Pregnant women seem to inspire a type of verbal diarrhoea that leaves well wishers unable to talk about anything but the impending birth.
If you find yourself honing in on an expecting pregnant woman, unable to fight the urge to discuss childbirth, at least make sure that you are not trotting out one of the following topics:
Hear About Birth #1: That It Really Hurts
There is little chance that anyone has made it to adulthood without hearing that childbirth hurts, least of all someone carrying around a huge ‘I’m Pregnant’ beacon in the form of a baby bump. So there’s really no need for you to mention that labour hurts, or that it was the worst pain you have ever experienced.
She knows it might hurt. She may be feeling positive about the experience, and believe that she can handle the pain, in which case you could damage her confidence, and what would be the benefit of that? Or, perhaps she’s feeling fearful of birth, and will lie awake tonight worrying about your description of the pain – and again, that would have little benefit to anyone. You won’t help be helping to prepare her, you’ll be scaring her.
Hear About Birth #2: That She Might Poop
Women go through the intense and primal experience of giving birth to meet the amazing babies they have created, and yet somehow, all anyone wants to hear about is whether they pooped. The idea of pooping during labour might terrify pregnant women, but most labouring women couldn’t care less. There is far too much going on during childbirth for women to spend time worrying about bathroom etiquette. So, yes, maybe she will poop, or maybe she won’t, but either way it is hardly going to be the most significant event of the day.

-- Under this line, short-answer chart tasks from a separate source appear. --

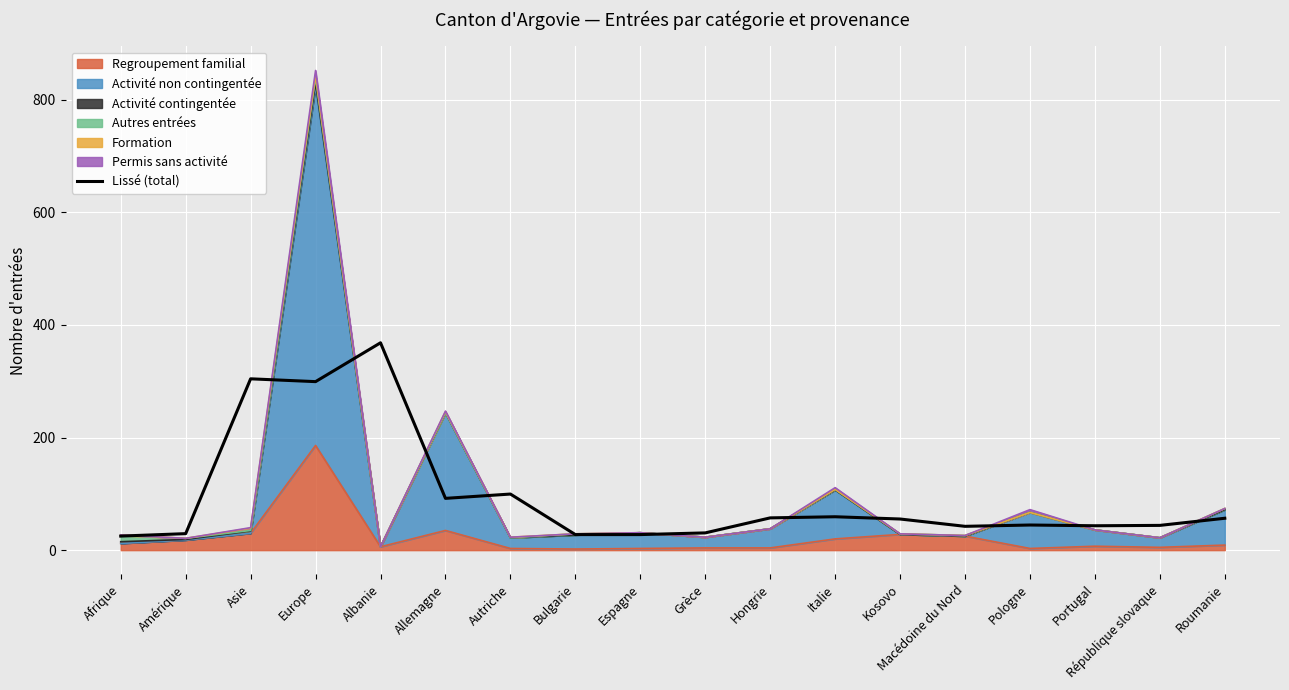

Between Pologne and Italie, which is larger?

Italie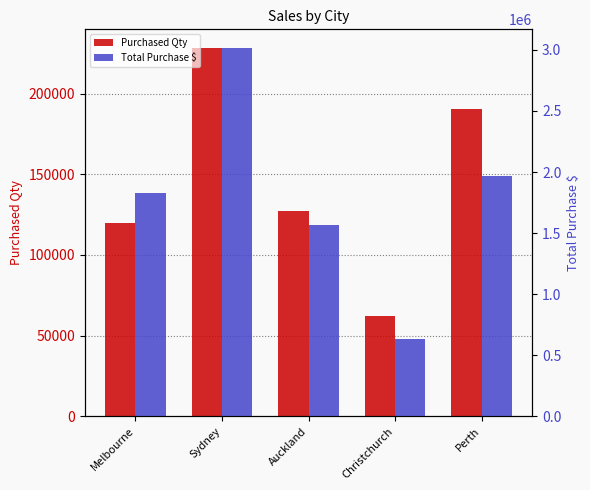

Is the value of Total Purchase $ at Sydney greater than the value of Purchased Qty at Auckland?

Yes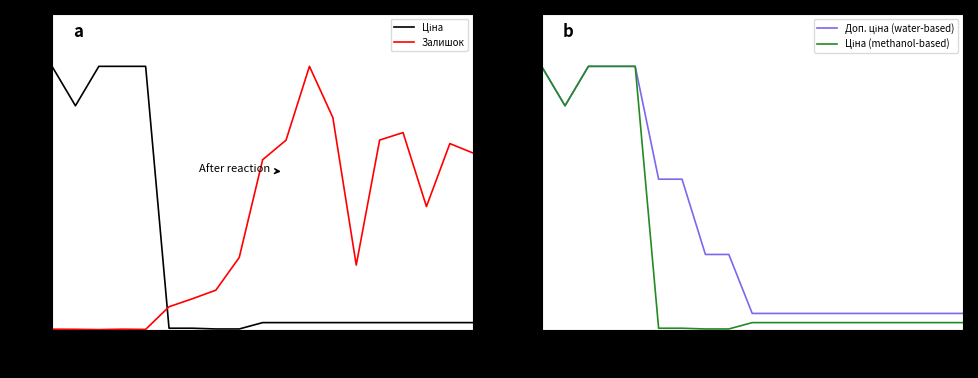

Rank the series by their maximum value, from highest to lowest.

Ціна, Залишок, Доп. ціна (water-based), Ціна (methanol-based)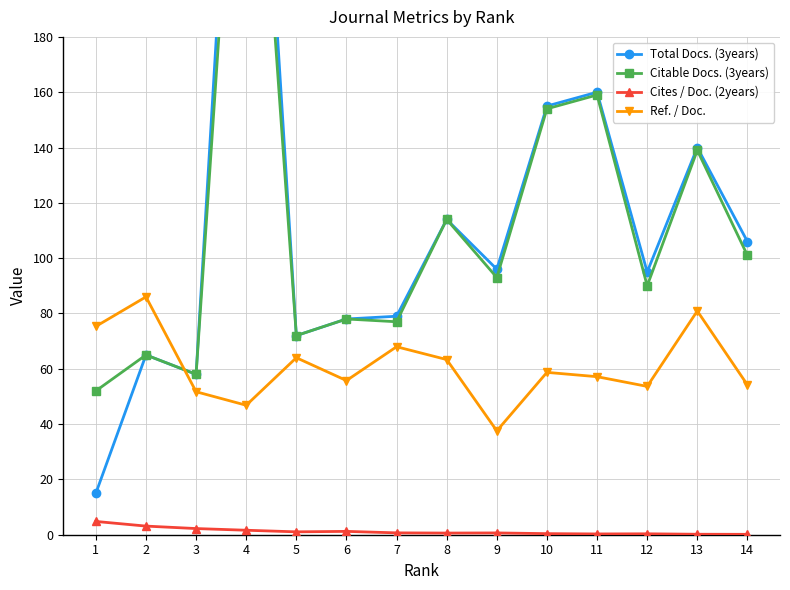

How many values in the Citable Docs. (3years) series are below 93?

7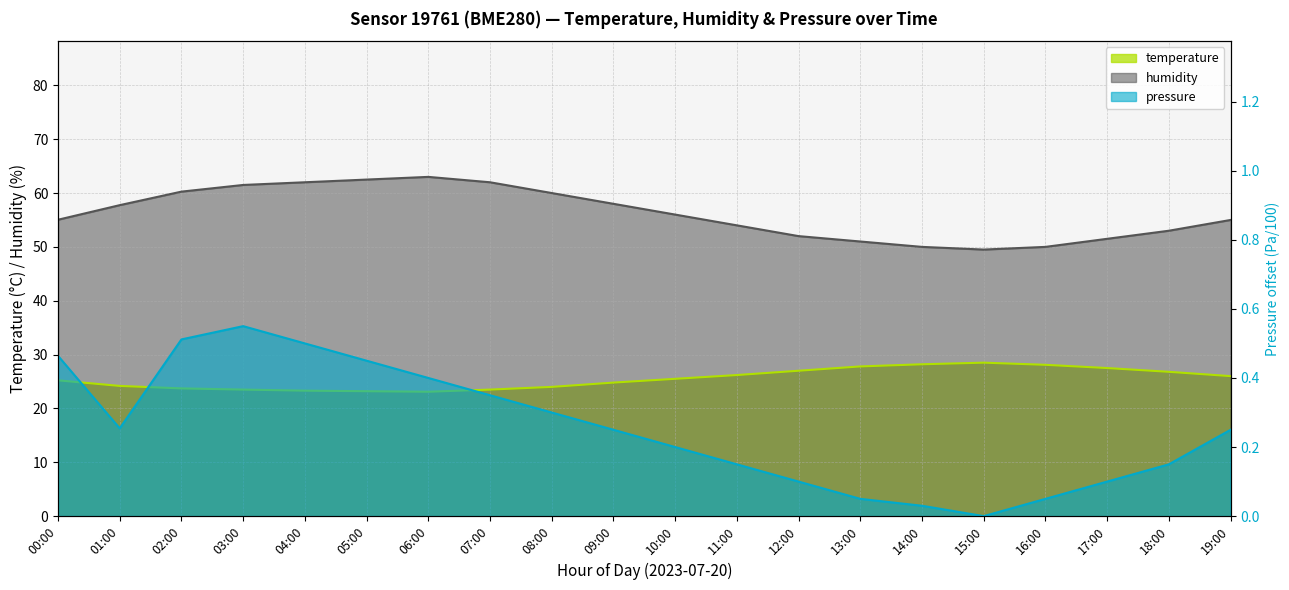

Which series has the largest total across all categories?

humidity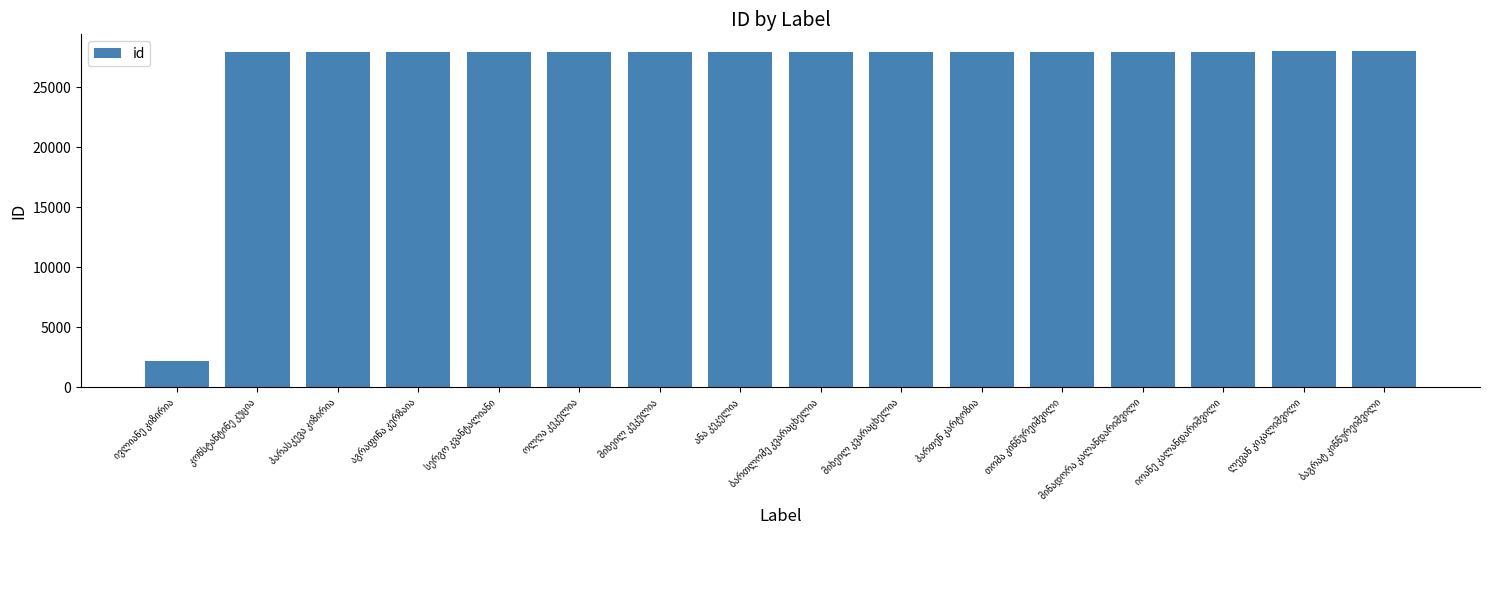

What is the value of the 2nd bar from the left?

27908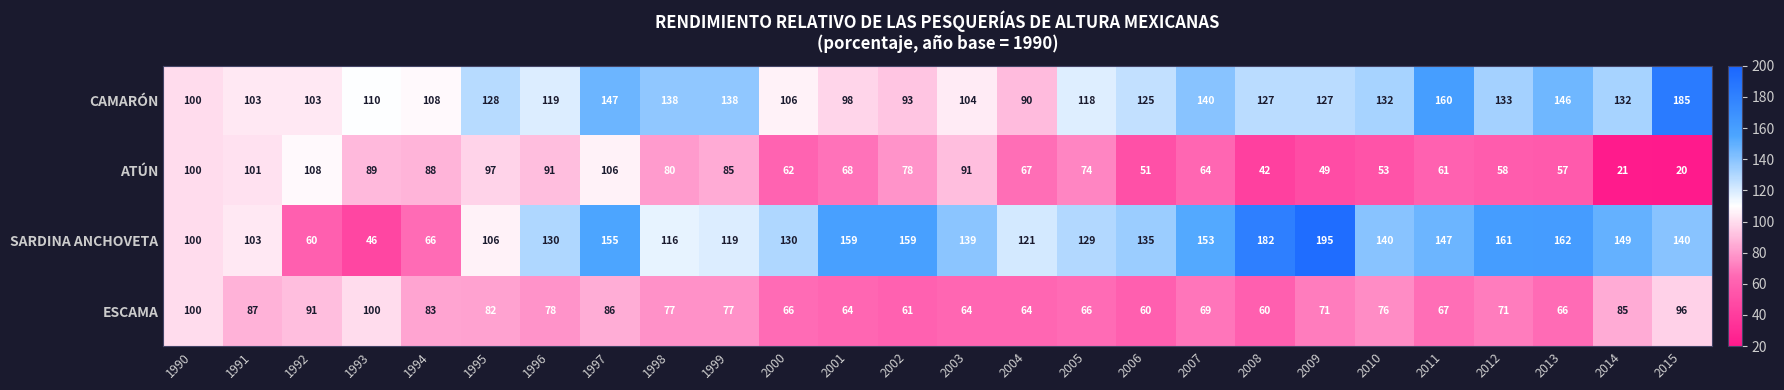

Which series changed the most between 1993 and 2009?

SARDINA ANCHOVETA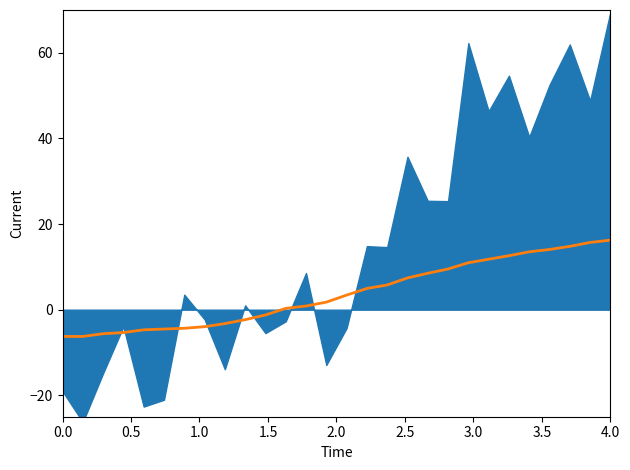

How many values are above zero?

17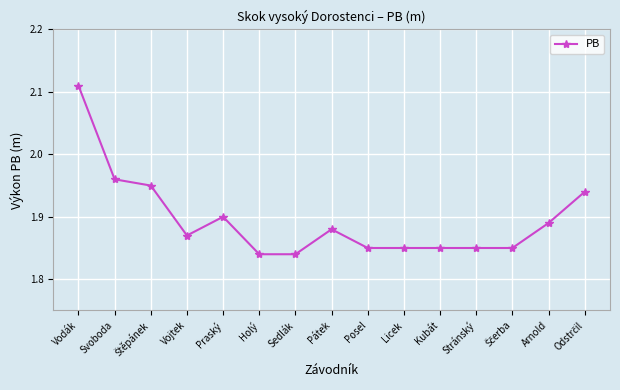

What is the label of the 7th point from the left?

Sedlák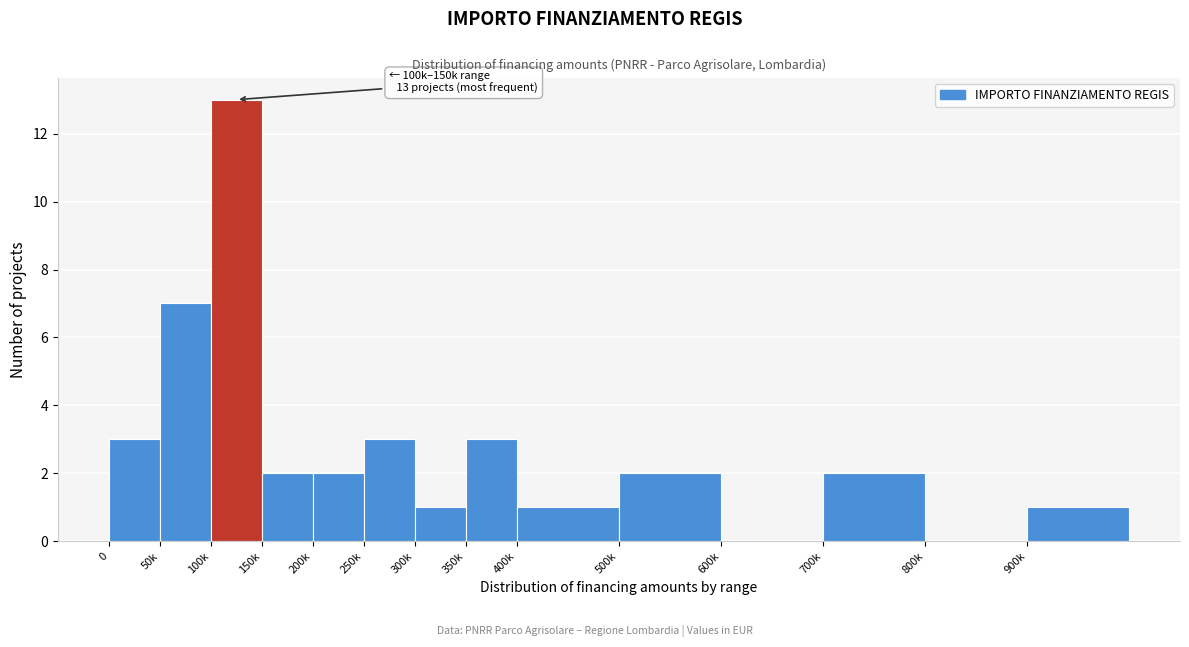

Reading right to left, extract all data points from this chart.

900k=1	800k=0	700k=2	600k=0	500k=2	400k=1	350k=3	300k=1	250k=3	200k=2	150k=2	100k=13	50k=7	0=3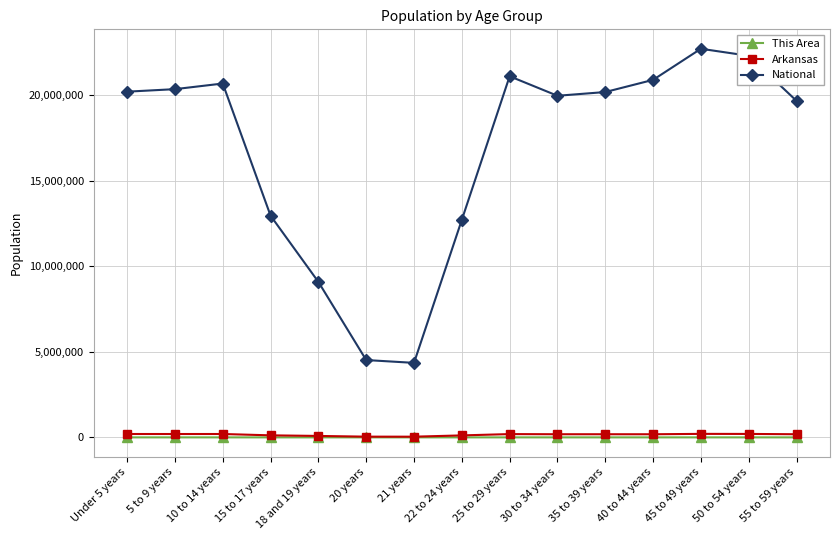

What position from the left is 55 to 59 years?

15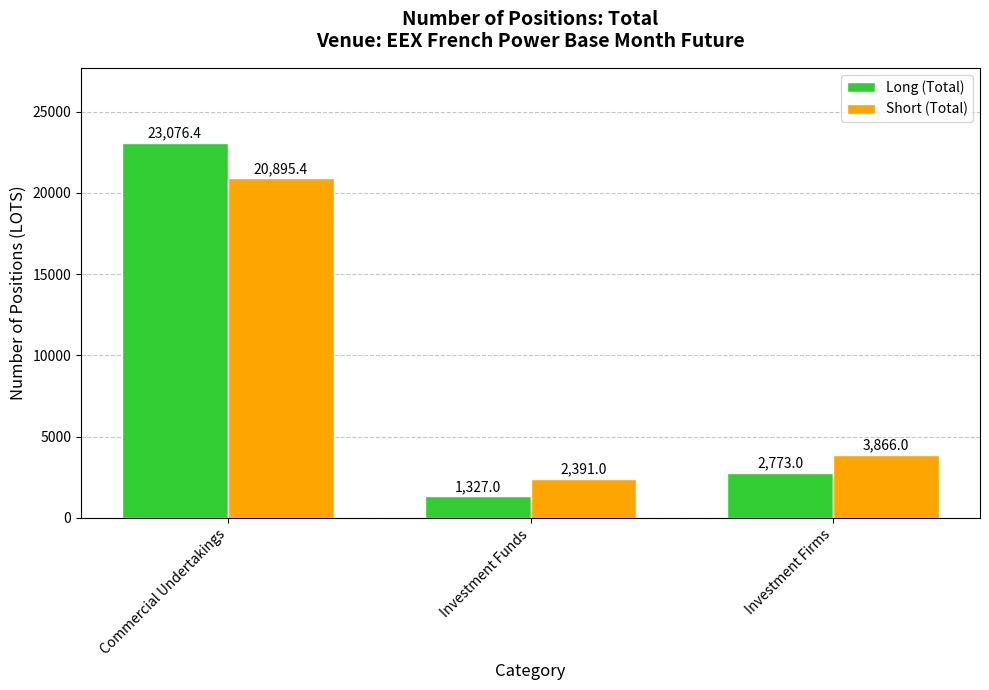

At which category is the sum across all series the highest?

Commercial Undertakings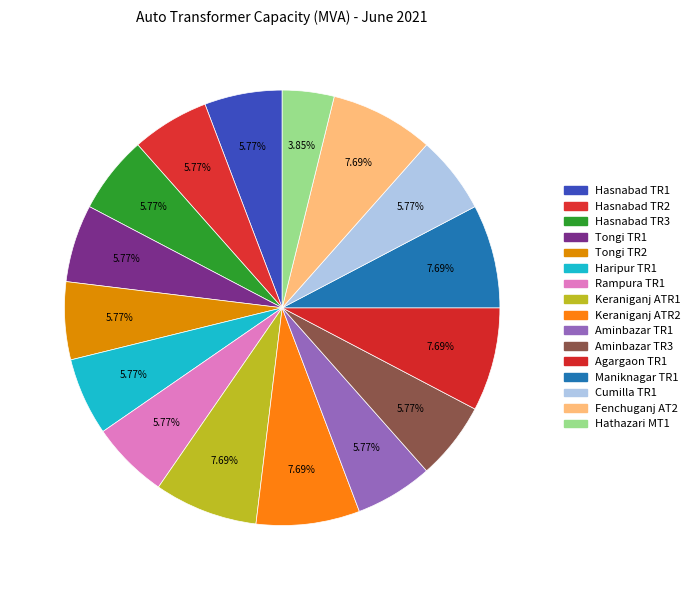

Count the number of slices in the pie.

16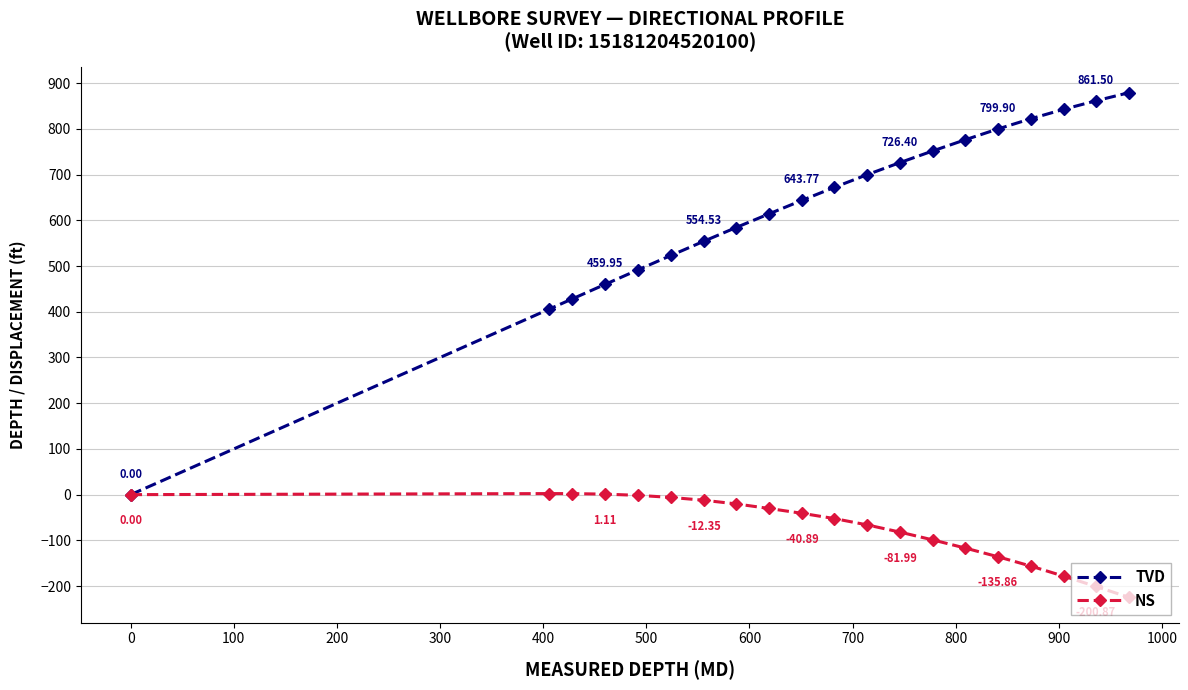

Which series has the largest total across all categories?

TVD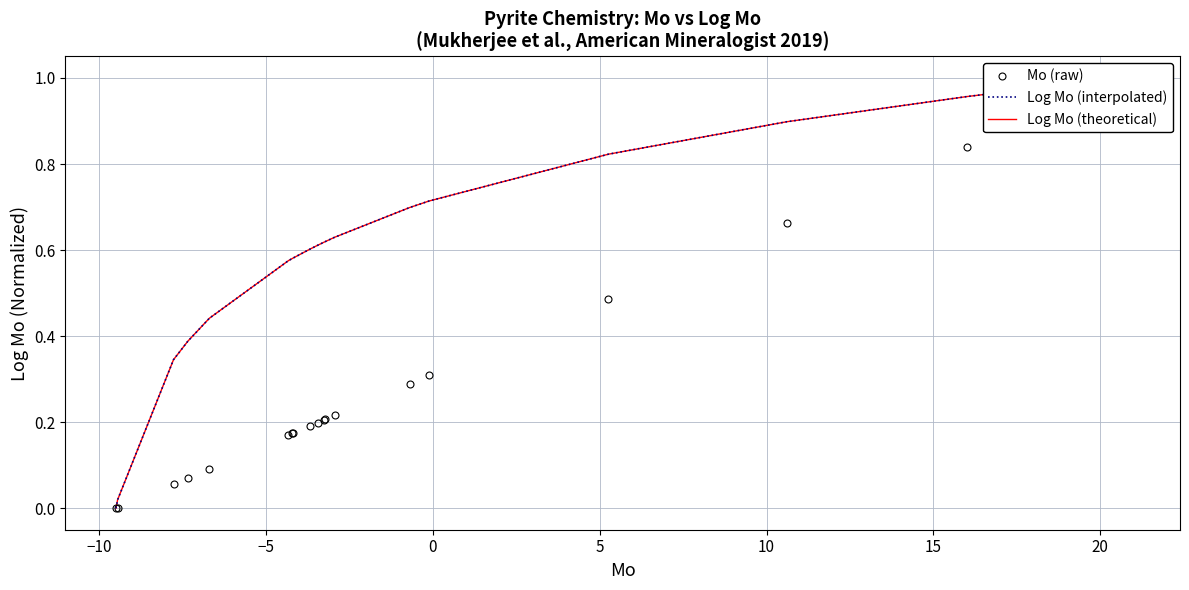

True or false: Mo (raw) has more than 0 interior local peaks.

False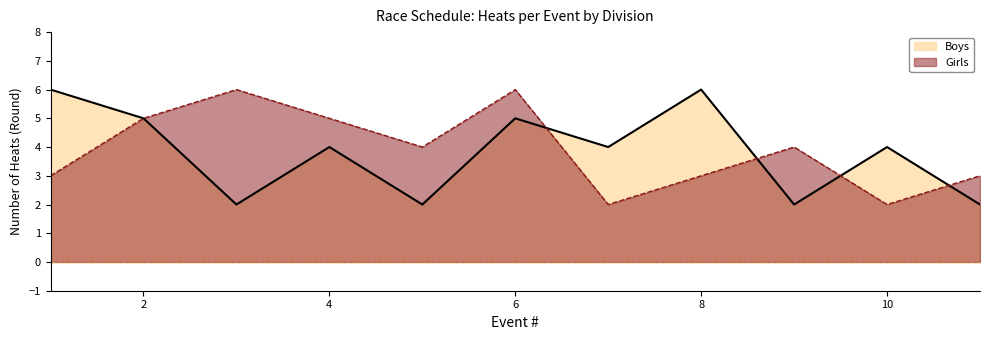

How many Boys values are between 2 and 5?

9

Hear About Birth #3: That She’ll Need An Epidural
The voice of experience can, at times, be invaluable and yet stifling at others. If a pregnant woman tells you her dreams for a natural labour, do not dismiss her birth plan by informing her that she should get an epidural straight away. Every birth is different, and all are impossible to predict. Perhaps she will decide to have an epidural on the day, or maybe she will get the ‘only two paracetamols’ birth she is hoping for. Be supportive of her decisions, and be careful not to force your own experience on her.
Hear About Birth #4: Any Horror Stories
Pregnant women spend a surprising proportion of their pregnancy trying to avoid hearing childbirth horror stories. For some reason, some people seem to love nothing more than sharing these horror stories with pregnant women.
The unbelievably long births, the perineal tears, the complications and the interventions – pregnant women don’t need to hear every story you can dig out about these. Pregnant women have enough to worry about, without you adding every negative birth experience of everyone you’ve ever met. What pregnant women need is support, and to approach childbirth with a positive mindset.
Hear About Birth #5: That It’s Bloody Or Messy
If a pregnant woman has just informed you of her dreams to have a homebirth, try not to immediately stress the extensiveness of the postpartum clean up operation. Yes, childbirth is messy. Ok, very messy, but it’s not reason to avoid a homebirth. Feel free to suggest making sure there are old towels and possibly some protective floor coverings to hand, but do not try to dissuade her from welcoming her baby at home.
Hear About Birth #6: That It’s Hard To Describe
She knows. Every single mother she has encountered since she announced the pregnancy has told her this. It’s not helping her to feel anymore prepared for the birth, in fact, it’s simply starting to annoy her. It’s true that childbirth is hard to describe, and that the experience is different for everyone, but saying this will not reassure her so just find a better way to describe the contractions.
Hear About Birth #7: That ‘She’ll Know’ When She’s In Labour
This is another unreassuring phrase that pregnant women hear repeatedly. It’s also not strictly true since so many women mistake pre-labour for the real thing. Even second and third time mums get it wrong, so it’s hardly surprising that first time mums-to-be are not reassured by this phrase. Instead of dismissing labour questions with this phrase, give some anecdotal examples of how you knew you were in labour.